Detaillierte Landnutzungskarten aus Satellitenbildern
Mit Hilfe von maschinellem Lernen können große Datenmengen interpretiert, Muster erkannt und Bilder schneller und genauer analysiert werden, als es ein Mensch je könnte. So lassen sich aus Satellitenbildern detaillierte Landnutzungskarten auf regionaler Ebene erstellen. Darüber hinaus können neue Bodenklassifizierungen erstellt werden, z.B. Karten von Gewächshausstandorten, Industrielagern oder alten Baumbeständen.

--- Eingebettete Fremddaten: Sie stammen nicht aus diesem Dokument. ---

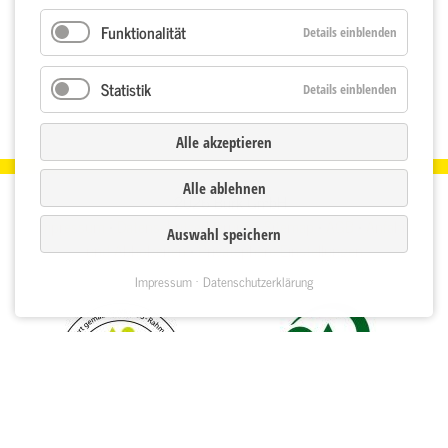
Funktionalität
Details einblenden
Statistik
Details einblenden
Alle akzeptieren
Alle ablehnen
© 2026 Bürk GmbH
Impressum
•
Datenschutzerklärung
•
Sitemap
•
AGB
•
Anfahrt
Auswahl speichern
und Abholzeiten
•
Privatsphäre-Einstellungen
Impressum
Datenschutzerklärung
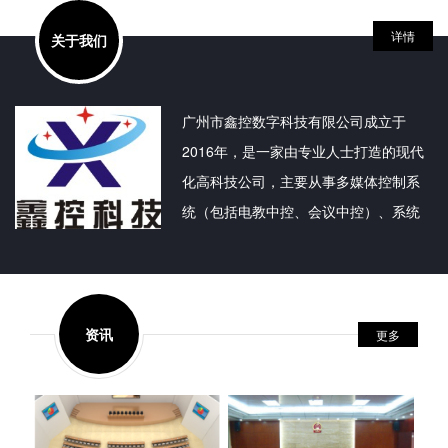
交通提示：
开车：百度地图搜
地铁：离地铁新塘站D2出口700米
详情
关于我们
索“广州鑫控科技” 可直接导航
微信公众号：xkav1688
南京办事处：江苏省南京市雨花台区大周路88号雨花软件谷科创城
广州市鑫控数字科技有限公司成立于
C2栋1608室 张经理
2016年，是一家由专业人士打造的现代
广西办事处：广西省梧州市万秀区龙山路16号 张经理
化高科技公司，主要从事多媒体控制系
上海办事处：上海市闵行区金辉路1888号3号楼2楼 任经理
统（包括电教中控、会议中控）、系统
内蒙办事处：呼和浩特市新城区中山东路波士名人国际B座10层 刘
切换系统，会议发言系统、音频扩声系
经理
统、 会议表决、同声传译，无纸化会议
系统等电子产品的研发、生产、销售及
相关延伸业务。
资讯
更多
我厂是国内众多品牌无纸化会议系统，
数字会议系统、摄像跟踪会议系统、会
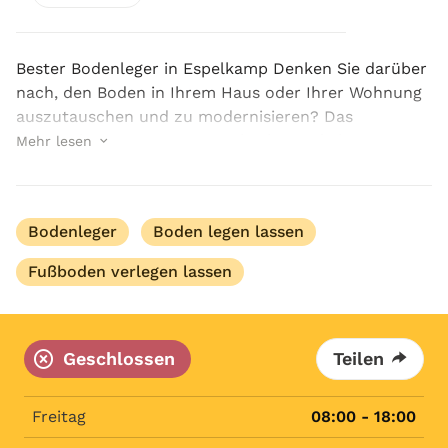
Bester Bodenleger in Espelkamp Denken Sie darüber
nach, den Boden in Ihrem Haus oder Ihrer Wohnung
auszutauschen und zu modernisieren? Das
Unternehmen HMS Sowa steht Ihnen als bester
Mehr lesen
Bodenleger in Espelkamp kompetent zur Seite! So
haben Sie ...
Bodenleger
Boden legen lassen
Fußboden verlegen lassen
Geschlossen
Teilen
Freitag
08:00 - 18:00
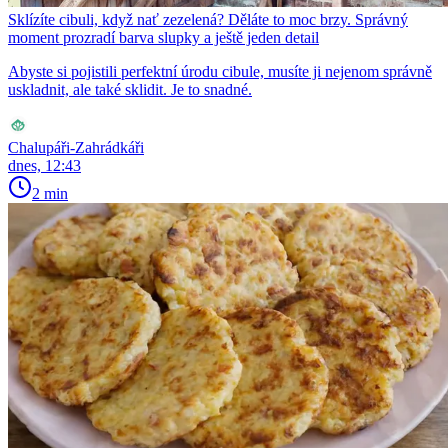
Sklízíte cibuli, když nať zezelená? Děláte to moc brzy. Správný
moment prozradí barva slupky a ještě jeden detail
Abyste si pojistili perfektní úrodu cibule, musíte ji nejenom správně
uskladnit, ale také sklidit. Je to snadné.
Chalupáři-Zahrádkáři
dnes, 12:43
2 min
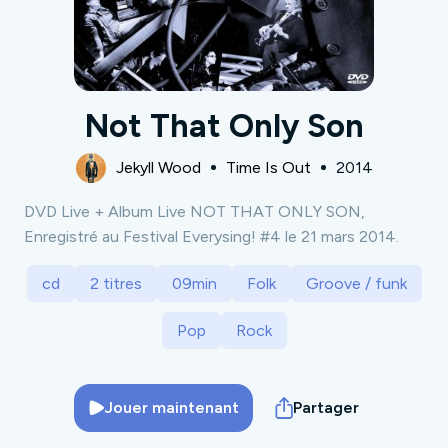
Not That Only Son
Jekyll Wood
Time Is Out
2014
DVD Live + Album Live NOT THAT ONLY SON,
Enregistré au Festival Everysing! #4 le 21 mars 2014.
cd
2 titres
09min
Folk
Groove / funk
Pop
Rock
Jouer maintenant
Partager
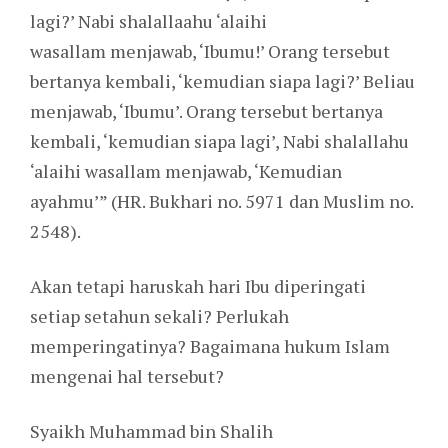
lagi?’ Nabi shalallaahu ‘alaihi
wasallam menjawab, ‘Ibumu!’ Orang tersebut
bertanya kembali, ‘kemudian siapa lagi?’ Beliau
menjawab, ‘Ibumu’. Orang tersebut bertanya
kembali, ‘kemudian siapa lagi’, Nabi shalallahu
‘alaihi wasallam menjawab, ‘Kemudian
ayahmu’” (HR. Bukhari no. 5971 dan Muslim no.
2548).
Akan tetapi haruskah hari Ibu diperingati
setiap setahun sekali? Perlukah
memperingatinya? Bagaimana hukum Islam
mengenai hal tersebut?
Syaikh Muhammad bin Shalih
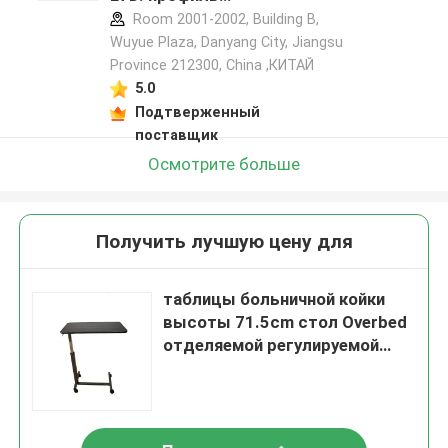
производителя
Room 2001-2002, Building B,
Wuyue Plaza, Danyang City, Jiangsu
Province 212300, China ,КИТАЙ
5.0
Подтверженный
поставщик
Осмотрите больше
Получить лучшую цену для
таблицы больничной койки
высоты 71.5cm стол Overbed
отделяемой регулируемой
неработающий на колесах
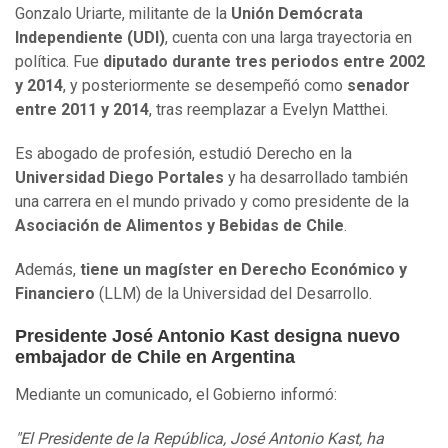
Gonzalo Uriarte, militante de la
Unión Demócrata
Independiente (UDI)
, cuenta con una larga trayectoria en
política. Fue
diputado durante tres periodos entre 2002
y 2014
, y posteriormente se desempeñó como
senador
entre 2011 y 2014
, tras reemplazar a Evelyn Matthei.
Es abogado de profesión, estudió Derecho en la
Universidad Diego Portales
y ha desarrollado también
una carrera en el mundo privado y como presidente de la
Asociación de Alimentos y Bebidas de Chile
.
Además,
tiene un magíster en Derecho Económico y
Financiero
(LLM) de la Universidad del Desarrollo.
Presidente José Antonio Kast designa nuevo
embajador de Chile en Argentina
Mediante un comunicado, el Gobierno informó:
"El Presidente de la República, José Antonio Kast, ha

Naturnahe Lösungen bieten viele Vorteile gegenüber betonierten Infrastrukturen. Bisher gab es jedoch keine geeigneten Instrumente, um den Wert dieser Lösungen zu messen. In Shanghai konnten wir mit Terrain zeigen, wie Parks und Grünflächen zur Minderung des Hochwasserrisikos genutzt werden können.
Die Anwendungsmöglichkeiten von Terrain sind vielfältig: Es kann Wasserversorgungsunternehmen bei der wirtschaftlichen Bewertung von Investitionen in grüne und blaue Infrastruktur unterstützen oder auch tragfähige Pläne für den Orbital Forest in Tirana entwickeln.